Find your project repository e.g. LLC_0000 and click to open.
Drag/choose files, adding a commit message where highlighted before selecting “Commit changes”:
Note: your project repository will have a pre-populated readme file with important project information e.g. lay summary. Please feel free to add to this readme to give context to your files.
To set your repository to Public visibility:
Navigate to the main page of the repository.
Under your repository name, click Settings. If you cannot see the “Settings” tab, select the dropdown menu above your repo name and then click Settings.
In the “Danger Zone” section, to the right of “Change repository visibility”, click Change visibility.
Select Public visibility.
To verify that you’re changing the correct repository’s visibility, type the name of the repository you want to change the visibility of.
Click I understand, change repository visibility.
Derived data#
Derived (or returned) data products can not leave the TRE. Researchers can request access to them in the same way as for LPS and linked datasets.
The file path of the datafiles containing derived outputs must be shared with the UK LLC Data Team via support@ukllc.ac.uk.
This email must also supply the project number and GitLab repository containing the accompanying syntax and documentation used to create and document the derived data.
Derived data without syntax and documentation will NOT be processed.

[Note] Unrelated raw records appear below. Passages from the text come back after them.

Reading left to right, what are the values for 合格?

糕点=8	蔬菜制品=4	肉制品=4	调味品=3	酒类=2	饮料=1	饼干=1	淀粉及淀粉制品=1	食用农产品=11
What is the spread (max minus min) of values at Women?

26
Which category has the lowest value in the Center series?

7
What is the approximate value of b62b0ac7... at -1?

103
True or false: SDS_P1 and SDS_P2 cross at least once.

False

The contents of the data files and accompanying syntax and documentation must not increase identifiability risk of UK LLC participants and should contain the following metadata:
o Name of dataset
o Dataset description
o Full name of dataset creator
o Up to six keywords
o Whether the dataset contains sensitive information e.g. mental/sexual health
o Data sources (this only needs to include the names of the LPS that have contributed data and/or the linked data owners (e.g. NHS England), rather than the names of the individual datasets)
o Value and variable labels.
Using another researcher’s syntax#
If you wish to use code developed by another researcher you need to clone the repository from the ReadAll GitLab:
Within the SeRP navigate to https://gitlab.ukllc.ukserp.ac.uk or click on UKLLC GitLab from the SeRP desktop. Recommended browser: Mozilla Firefox.

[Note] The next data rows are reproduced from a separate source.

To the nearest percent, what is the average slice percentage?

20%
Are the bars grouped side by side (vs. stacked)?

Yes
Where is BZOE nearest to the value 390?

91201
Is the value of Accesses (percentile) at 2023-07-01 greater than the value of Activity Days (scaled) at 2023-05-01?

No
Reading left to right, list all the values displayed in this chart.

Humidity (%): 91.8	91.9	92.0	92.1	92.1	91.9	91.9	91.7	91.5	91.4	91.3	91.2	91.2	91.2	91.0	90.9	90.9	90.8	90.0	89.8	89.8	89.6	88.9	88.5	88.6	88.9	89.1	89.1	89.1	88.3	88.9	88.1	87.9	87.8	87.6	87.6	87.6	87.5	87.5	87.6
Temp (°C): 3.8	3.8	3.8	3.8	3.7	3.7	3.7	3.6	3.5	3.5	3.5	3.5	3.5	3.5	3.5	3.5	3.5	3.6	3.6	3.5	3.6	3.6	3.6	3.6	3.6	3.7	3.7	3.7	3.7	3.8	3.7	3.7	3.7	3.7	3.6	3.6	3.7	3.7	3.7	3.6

From main menu select “Groups” > “View all groups”, select “UKLLC”, then select “ReadAll”.
Here you will see all repositories returned to UK LLC, select the repository you want to clone and click on the Clone dropdown and copy the text under “Clone with SSH”:
Open Git BASH and change directory (“cd #insertFilePath”) to folder in your project file storage area where you want to clone files to and type: (replacing the repository name with the one copied in the previous step):
If successful you’ll have a folder written to your chosen directory containing the repository contents.